Wednesday, September 13, 2023

Edwards - Unmasking: Toward Authentic Masculinity

I downloaded Unmasking: Toward Authentic Masculinity (Edwards, 2023) essentially because I had become acquainted with Keith Edwards from his interviews for "Student Affairs Now." My immediate impression of Keith was that he was an attentive listener who demonstrated great curiosity.  The impression was no doubt derived from the skills he refined through the research methodology behind his book - progressive interviews with a sample of young men who shared their stories of coming to understand their masculinity in unique ways.

Unmasking... referenced bell hooks', The Will to Change, which caused me to read it as well, although after reading Keith's book. hooks provided important philosophical background that Keith characterized by saying, "For many centuries and millennia, men as a group, often with many other dominant identities, have been controlling and utilizing political power, scientific discoveries, business development, and more for their benefit" (p. 9). While these systemic conditions have benefited men, "the same patriarchal system granting men these privileges also harms men through the gender expectations it places on them" (p. 10). The purpose and process of Keith's research was to listen and to give his subjects, and men who are reading his book, permission to explore who they were expected to be in comparison to who they really are or wanted to be.

Germain to, and confirmation of, my life experience is that masking has been enforced over time as a way of protecting male privilege while simultaneously putting men in a strait jacket of expectation.

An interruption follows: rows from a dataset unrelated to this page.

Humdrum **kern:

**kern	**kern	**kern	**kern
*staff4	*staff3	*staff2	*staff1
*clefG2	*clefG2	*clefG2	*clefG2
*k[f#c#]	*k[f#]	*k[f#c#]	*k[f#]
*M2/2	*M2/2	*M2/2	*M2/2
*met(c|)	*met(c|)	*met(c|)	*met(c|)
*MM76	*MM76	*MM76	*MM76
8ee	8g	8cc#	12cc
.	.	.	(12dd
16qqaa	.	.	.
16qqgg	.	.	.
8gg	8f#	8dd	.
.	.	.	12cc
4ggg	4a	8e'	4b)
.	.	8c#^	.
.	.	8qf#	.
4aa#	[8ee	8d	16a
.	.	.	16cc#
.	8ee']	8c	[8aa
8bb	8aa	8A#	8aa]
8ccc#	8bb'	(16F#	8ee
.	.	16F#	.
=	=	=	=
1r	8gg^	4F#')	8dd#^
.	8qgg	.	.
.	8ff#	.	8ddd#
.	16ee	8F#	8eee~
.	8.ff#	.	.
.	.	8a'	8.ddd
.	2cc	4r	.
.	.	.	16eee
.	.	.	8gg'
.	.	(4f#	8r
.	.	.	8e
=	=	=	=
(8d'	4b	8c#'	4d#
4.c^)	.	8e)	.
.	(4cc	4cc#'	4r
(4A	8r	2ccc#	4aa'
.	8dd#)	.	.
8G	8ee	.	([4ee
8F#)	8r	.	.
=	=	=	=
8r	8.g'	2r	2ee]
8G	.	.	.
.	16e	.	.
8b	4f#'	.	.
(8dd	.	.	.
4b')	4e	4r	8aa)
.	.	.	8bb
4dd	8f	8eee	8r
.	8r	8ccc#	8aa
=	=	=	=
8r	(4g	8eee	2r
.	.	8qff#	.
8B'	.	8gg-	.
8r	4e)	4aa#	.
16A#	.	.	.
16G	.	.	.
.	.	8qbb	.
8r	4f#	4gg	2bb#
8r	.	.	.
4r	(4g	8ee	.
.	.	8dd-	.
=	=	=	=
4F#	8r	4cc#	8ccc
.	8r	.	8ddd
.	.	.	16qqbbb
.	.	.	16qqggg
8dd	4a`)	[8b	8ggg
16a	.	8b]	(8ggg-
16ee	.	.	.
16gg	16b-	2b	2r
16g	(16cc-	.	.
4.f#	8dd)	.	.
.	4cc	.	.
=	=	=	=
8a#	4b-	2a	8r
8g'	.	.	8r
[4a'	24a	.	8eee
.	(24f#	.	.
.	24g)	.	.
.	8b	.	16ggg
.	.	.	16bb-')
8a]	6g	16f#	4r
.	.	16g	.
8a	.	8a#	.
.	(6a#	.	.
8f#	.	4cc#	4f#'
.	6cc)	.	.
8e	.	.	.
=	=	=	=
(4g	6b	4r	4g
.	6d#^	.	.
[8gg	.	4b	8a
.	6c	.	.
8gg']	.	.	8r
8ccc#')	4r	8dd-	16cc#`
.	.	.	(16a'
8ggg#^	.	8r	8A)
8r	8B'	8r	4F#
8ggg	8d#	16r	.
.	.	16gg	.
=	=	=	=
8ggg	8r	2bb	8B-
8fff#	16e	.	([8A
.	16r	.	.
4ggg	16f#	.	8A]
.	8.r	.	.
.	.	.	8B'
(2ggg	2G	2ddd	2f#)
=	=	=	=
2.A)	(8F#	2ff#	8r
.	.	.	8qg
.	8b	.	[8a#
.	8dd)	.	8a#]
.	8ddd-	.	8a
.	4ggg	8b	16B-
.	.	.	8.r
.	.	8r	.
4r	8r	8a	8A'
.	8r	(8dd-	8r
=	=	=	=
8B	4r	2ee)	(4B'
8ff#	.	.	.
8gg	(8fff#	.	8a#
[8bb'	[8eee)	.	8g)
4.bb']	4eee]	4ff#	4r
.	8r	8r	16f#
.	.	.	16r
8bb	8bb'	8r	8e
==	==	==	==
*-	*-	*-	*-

Men either conform, uncomfortably accommodate, or resist the masculine images that they hardly notice - unnoticed because the messages are like the air we breathe. Men who conform either naturally or uncomfortably project what they believe are masculine images of dominance in presence and presentation, often including "Breaking the rules... by showing independence from social norms, irreverence for authority, and indifference to the impact on others" (p. 72). Conforming to a rule breaking and uncaring image can be seen in behavior patterns from elementary school on through higher education, contributing to boys and men achieving less in studies and in fact being represented in lower proportion to women by the time they could be entering college. Even in the cases where boys and men do things outside the typical masculine image (e.g., playing piano or violin, painting, dancing, or cooking), the only way to escape derision is to excel in competitive ways, beating one's peers.

Conformity to masculine stereotypes results in harm to others and to self, including oppression of women, hierarchies of masculinity, relationship avoidance, and a general lack of well-being. Perhaps one of the most tragic consequences of masking is what Keith terms as "manestesia," the inability for men to share with and be vulnerable even with good friends. Keith offers numerous insights on identity development, intersectional identities, and the costs and benefits of unmasking. He also offers a way out of masking and moving toward openness to authentic being, which include focusing on the success strategies of 1. Well-being, 2, Strengths, 3. Be grateful, 4. Practice mindfulness and meditation, 5. Be kind, and 6. Foster relationships. Keith's admission that "I am harshest with men who remind me of previous versions of myself..." through "blaming and shaming" (p. 162) was particularly helpful because behind these judgments is the desire to be the good male who doesn't hurt himself or others. The lesson is that standing apart in judgment does little to invite other men into unmasking with you.

For an introduction to Edward's Unmasking, see his interview on Student Affairs Now. Sudent affairs staff are essential to help male students explore issues of identity, especially since enrollment and retention among men has declined in recent years.